Consensus Actual Previous
Month over Month 0.2% 0.0% 0.1%
Year over Year -1.1% -1.3% -1.5%

Producer prices were unchanged on the month in May following a run of three successive 0.1 percent rises. Annual PPI inflation was still strongly negative but, at minus 1.3 percent, a couple of ticks above its April mark and at its highest level in half a year. The results were on the weak side of market expectations.

The stability of the headline index masked a 0.2 percent monthly increase in the price of basics and a 0.1 percent dip in consumer goods. Capital goods were also flat but energy was 0.2 percent lower. As a result, excluding energy the PPI was similarly stable at its April level and, at minus 0.3 percent, the annual core rate also matched the previous period's outturn.

May's PPI data further reduce deflationary risks but also suggest that a rapid recovery in consumer prices in not on the cards anytime soon.

The producer price index (PPI) is a measure of the average price level of raw materials and industrial products produced in Germany. This includes manufacturing, energy and water and mining.

The PPI measures prices at the producer level before they are passed along to consumers.
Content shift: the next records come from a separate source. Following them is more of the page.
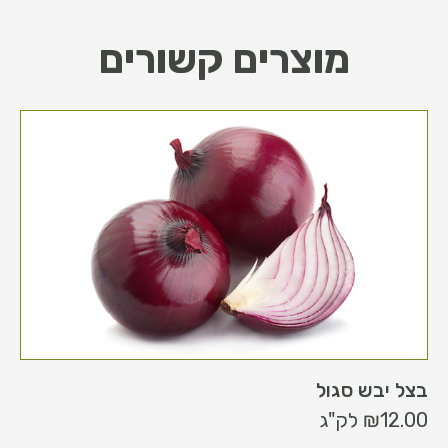
מוצרים קשורים
בצל יבש סגול
12.00
₪
לק"ג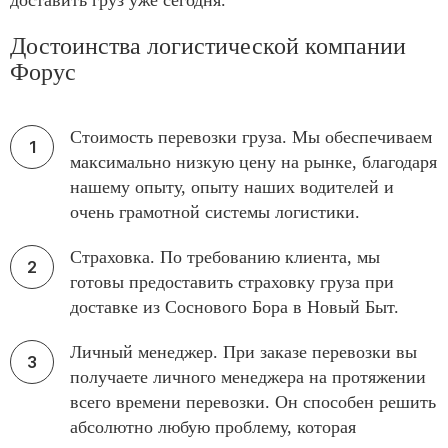
доставить груз уже сегодня.
Достоинства логистической компании
Форус
Стоимость перевозки груза. Мы обеспечиваем
максимально низкую цену на рынке, благодаря
нашему опыту, опыту наших водителей и
очень грамотной системы логистики.
Страховка. По требованию клиента, мы
готовы предоставить страховку груза при
доставке из Соснового Бора в Новый Быт.
Личный менеджер. При заказе перевозки вы
получаете личного менеджера на протяжении
всего времени перевозки. Он способен решить
абсолютно любую проблему, которая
Since the producer price index measures prices of consumer goods and capital equipment, a portion of the inflation at the producer level gets passed through to the consumer price index (CPI).

Because the index of producer prices measures price changes at an early stage in the economic process, it can serve as an indicator of future inflation trends. The producer price index and its sub-indexes are often used in business contracts for the adjustment of recurring payments. They also are used to deflate other values of economic statistics like the production index. It should be noted that the PPI excludes construction. These price statistics cover both the sales of industrial products to domestic buyers at different stages in the economic process and the sales between industrial enterprises.

The PPI provides a key measure of inflation alongside the consumer price indexes and GDP deflators. The PPI is considered a precursor of both consumer price inflation and profits. If the prices paid to manufacturers increase, businesses are faced with either charging higher prices or they taking a cut in profits. The ability to pass along price increases depends on the strength and competitiveness of the marketplace.

The bond market rallies when the PPI decreases or posts only small increases, but bond prices fall when the PPI posts larger-than-expected gains. The equity market rallies with the bond market because low inflation promises low interest rates and is good for profits.